Doorways inhabit our lives offering hope, expanded communications, initiations into mysteries, new lives, and a glimpse at-or even a merging with-the Creator. Mythic stories of the heropath at their deepest and most profound levels speak to old archetypes that we all know at the deepest levels of our minds and provide a means through which we can perceive the route ahead.

NOTES:

(1) See, for example, Van Gennep, Arnold, "The Rites of Passage," Chicago, University of Chicago Press, 1960.

(2) Tuleja, Tad, "Curious Customs," New York, Harmony Books, 1987.

(3) Rank, Otto, "The Myth of the Birth of the Hero," in "In Quest of the Hero," Princeton, New Jersey, Princeton University Press, 1990.

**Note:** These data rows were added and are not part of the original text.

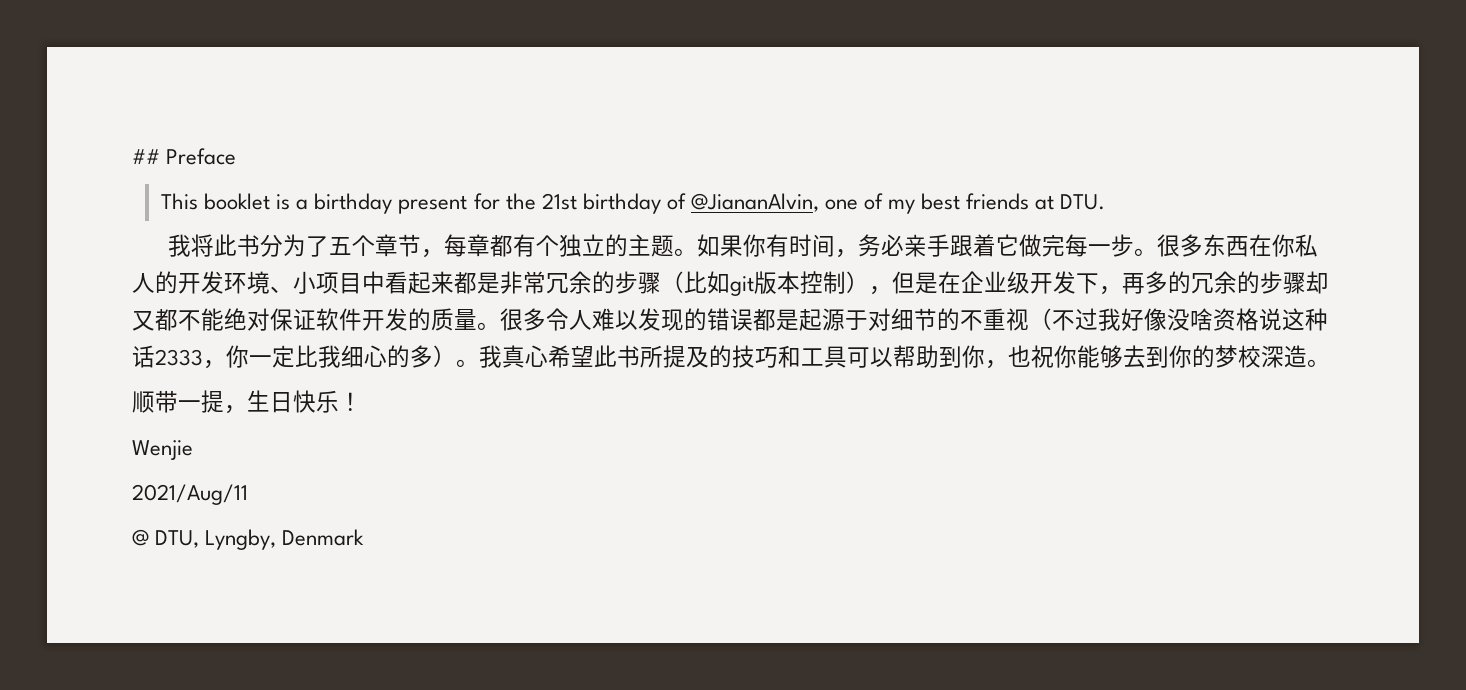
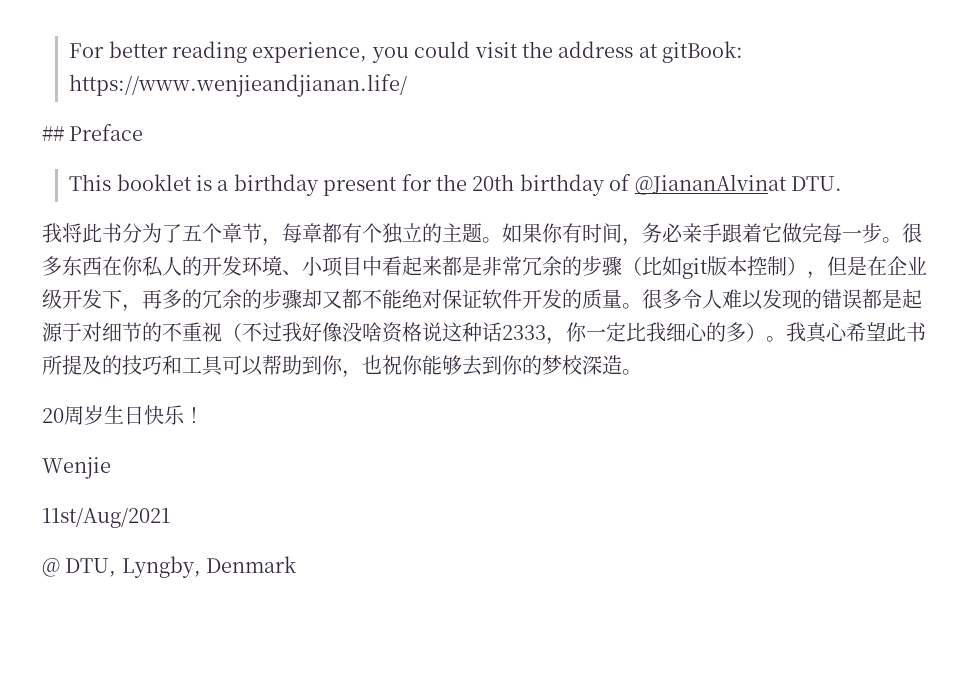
(132, 156) none -> [69,41,744,63] [69,74,408,97] For better reading experience, you could visit the address at gitBook: https://www.wenjieandjianan.life/ //
[541,193,577,210] 21st -> [472,174,515,191] 20th
[690,193,1055,214] @JiananAlvin, one of my best friends at -> [634,174,787,195] @JiananAlvinat
[132,390,247,414] 顺带一提， -> [42,405,104,425] 20周岁
[132,484,248,505] 2021/Aug/11 -> [42,508,170,528] 11st/Aug/2021

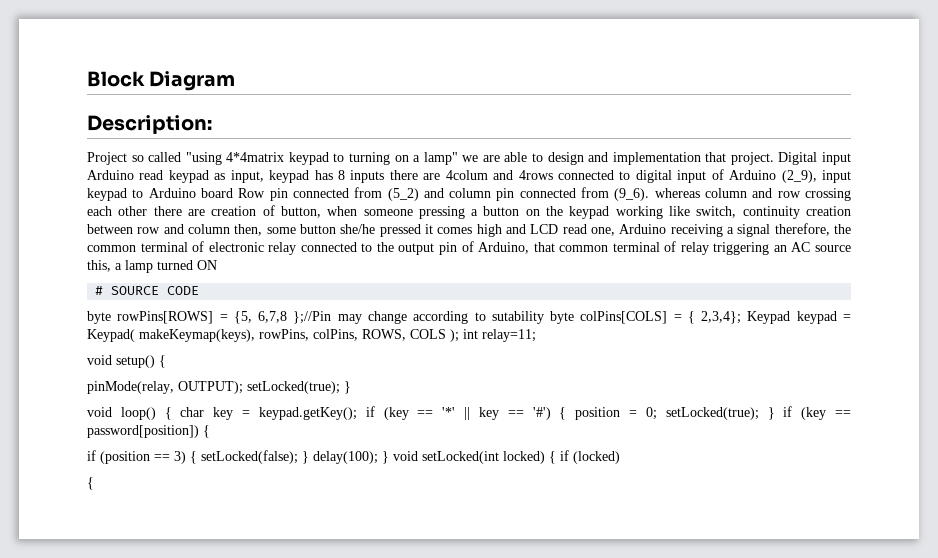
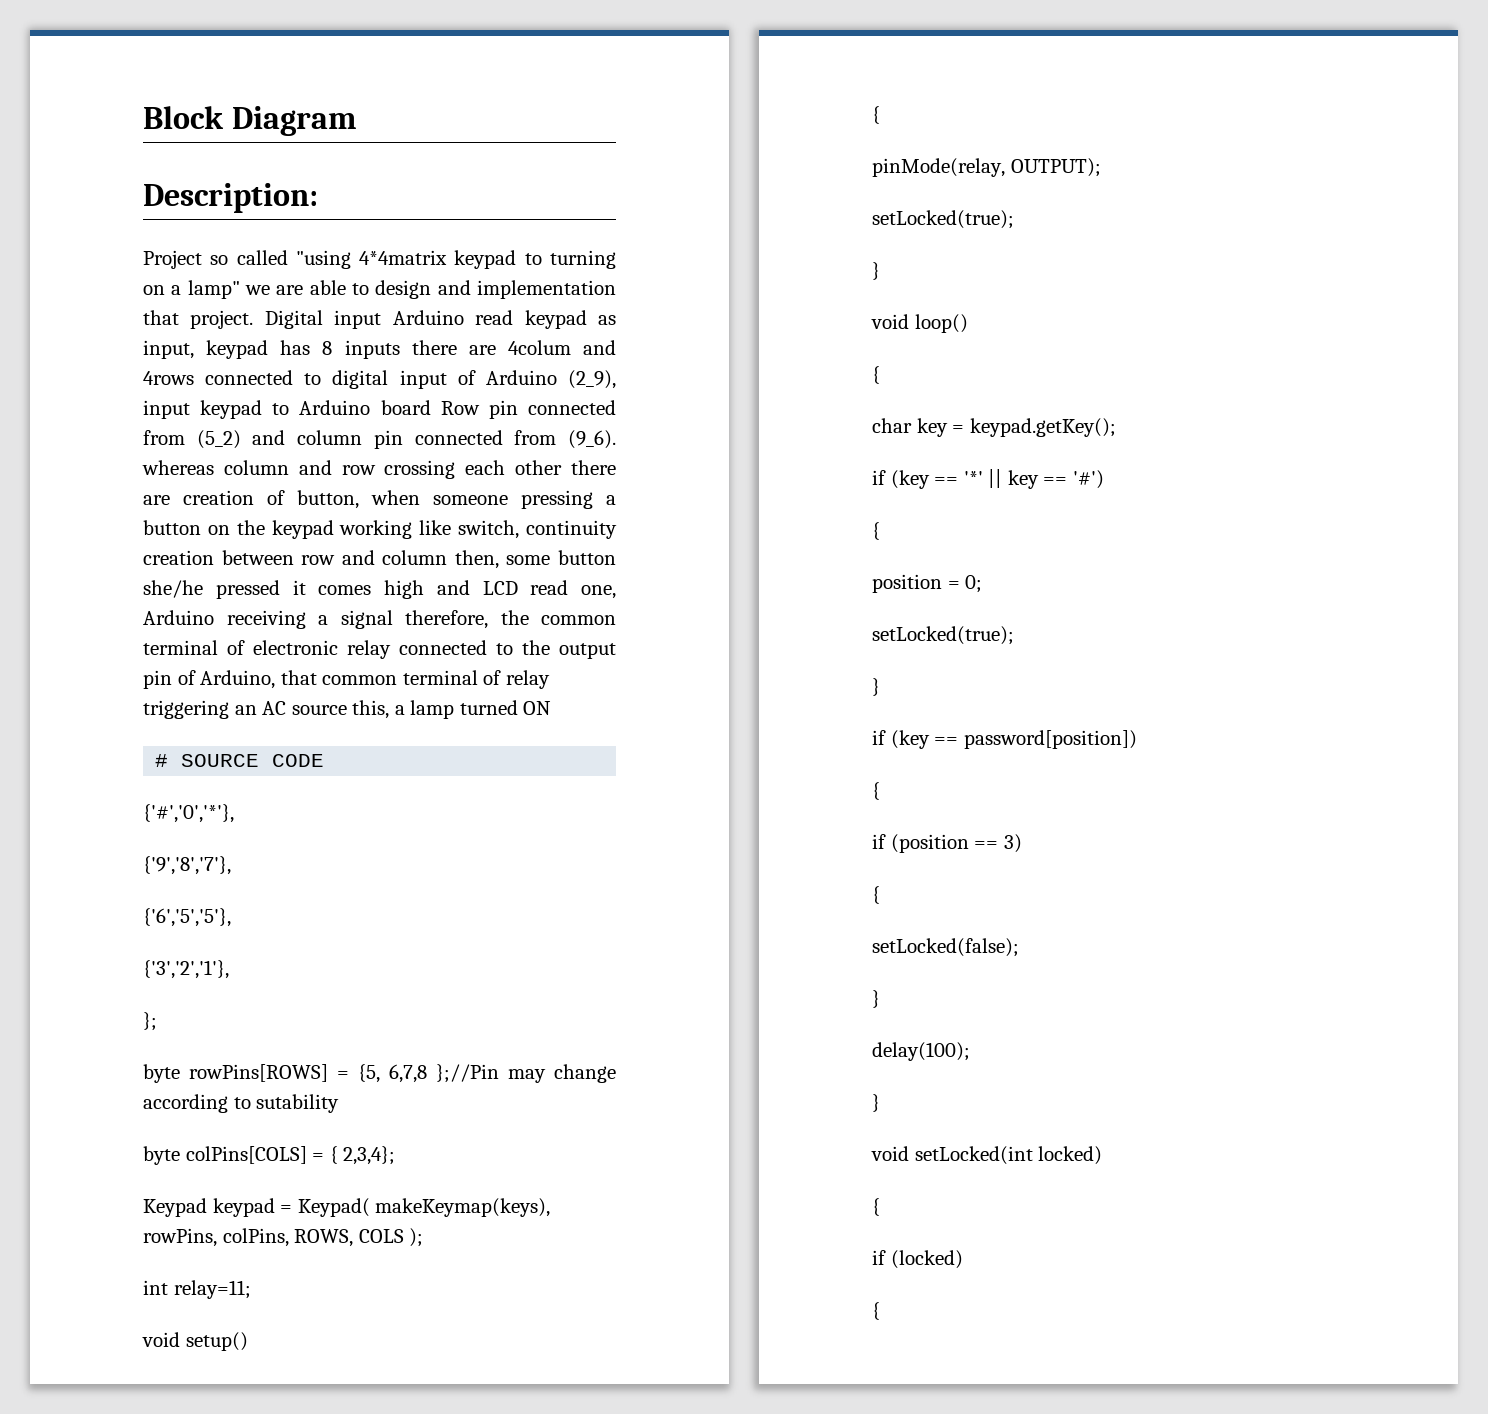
(200, 290) none -> [143,804,234,823] [143,856,231,875] [143,908,231,927] [143,960,229,979] [143,1012,157,1031] // {'#','0','*'}, // {'9','8','7'}, // {'6','5','5'}, // {'3','2','1'}, // };
(544, 317) none -> (340, 1103) //
(742, 317) none -> (396, 1155) //
(459, 335) none -> (424, 1237) //
(155, 361) none -> (248, 1341) //
[247,381,340,394] setLocked(true); -> [872,210,1014,229] // setLocked(true); //
[164,407,172,420] { -> [872,366,880,384] // { //
(357, 413) none -> (1116, 427) //
[559,407,567,420] { -> [872,522,880,540] // { //
[665,407,775,420] setLocked(true); } -> [872,626,1014,645] [872,678,880,696] // setLocked(true); // } //
(199, 431) none -> (1137, 739) //
[190,451,197,464] { -> [872,886,880,904] // { //
[302,451,309,464] } -> [872,990,880,1008] // } //
[382,451,389,464] } -> [872,1094,880,1112] // } //
[549,451,556,464] { -> [872,1198,880,1216] // { //

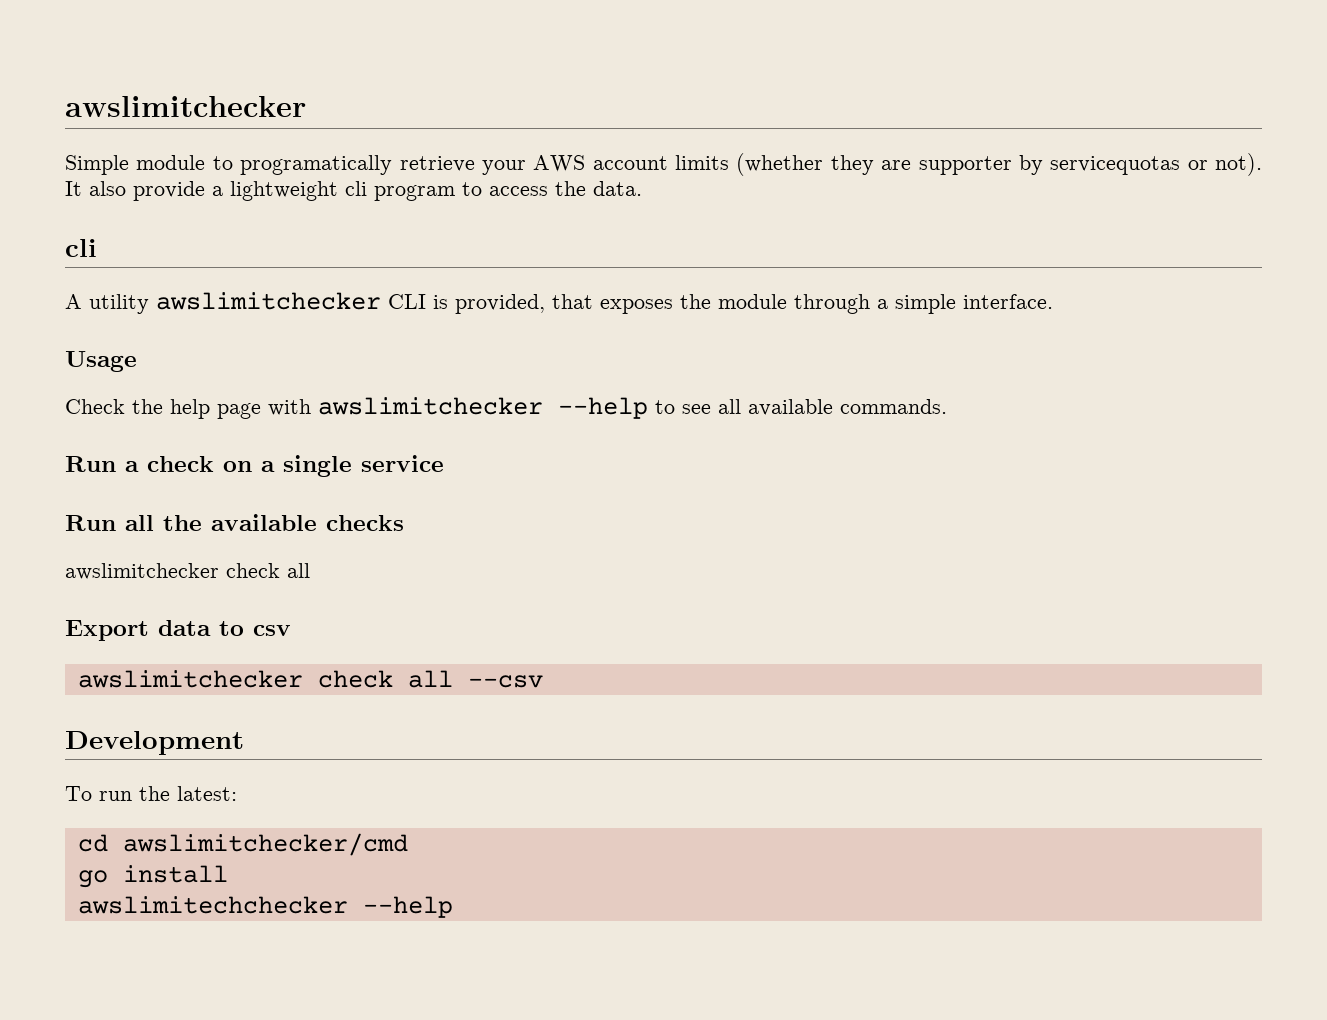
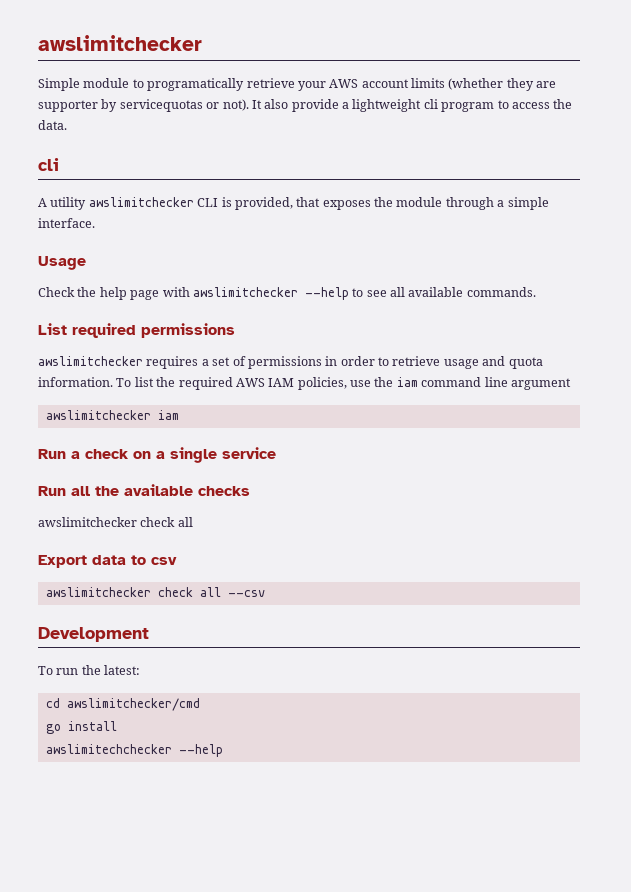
(947, 406) none -> [38,323,235,338] [38,356,543,369] [38,377,571,390] [45,410,179,420] // List required permissions // awslimitchecker requires a set of permissions in order to retrieve usage and quota information. To list the required AWS IAM policies, use the iam command line argument // awslimitchecker iam

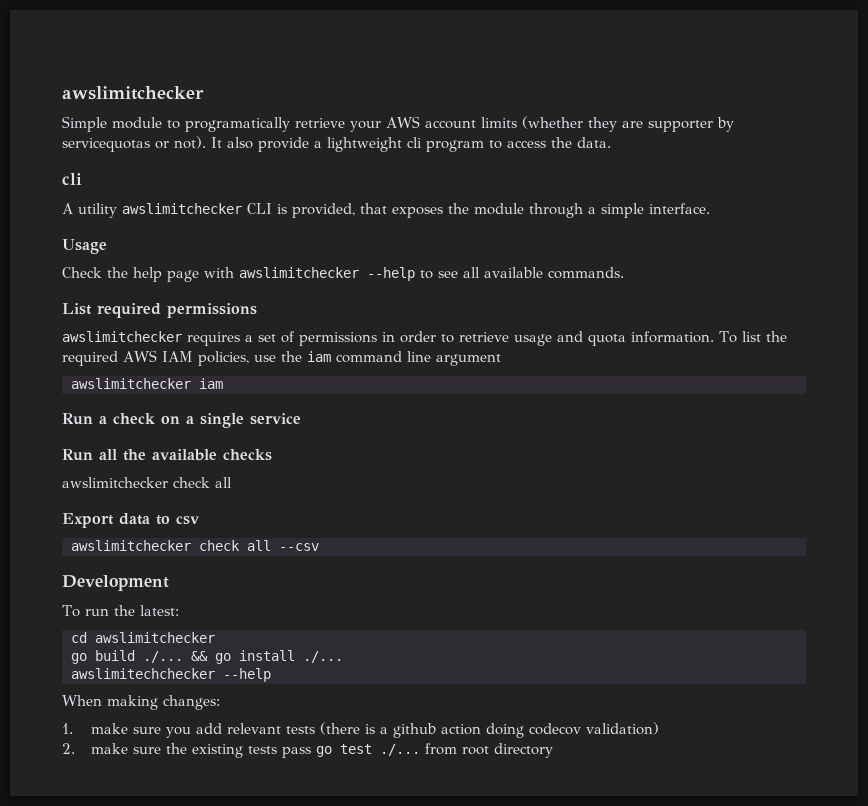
[66,698,200,711] [45,724,61,734] awslimitchecker/cmd // go -> [95,632,215,643] [71,650,231,664] awslimitchecker // go build ./... && go
(117, 726) none -> [303,651,343,663] ./...
(223, 750) none -> [62,695,220,710] [62,722,660,738] [62,743,554,758] // When making changes: // 1. make sure you add relevant tests (there is a github action doing codecov validation) // 2. make sure the existing tests pass go test ./... from root directory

(4) Larsen, Stephen, "The Mythic Imagination ? The Quest for Meaning Through Personal Mythology," Rochester Vermont, Inner Traditions International, 1990, 1996.

(5) Campbell, Joseph, "Pathways to Bliss," (David Kudler, ed.), Novato, California, New World Library, 2004.

(6) Coomaraswamy, Rama C., in Coomaraswamy, Ananda, K., "Guardians of the Sundoor ? Late Iconographic Essays and Drawings" (Robert Strom, ed.) Louisville, Kentucky, Fons Vitae, 2004.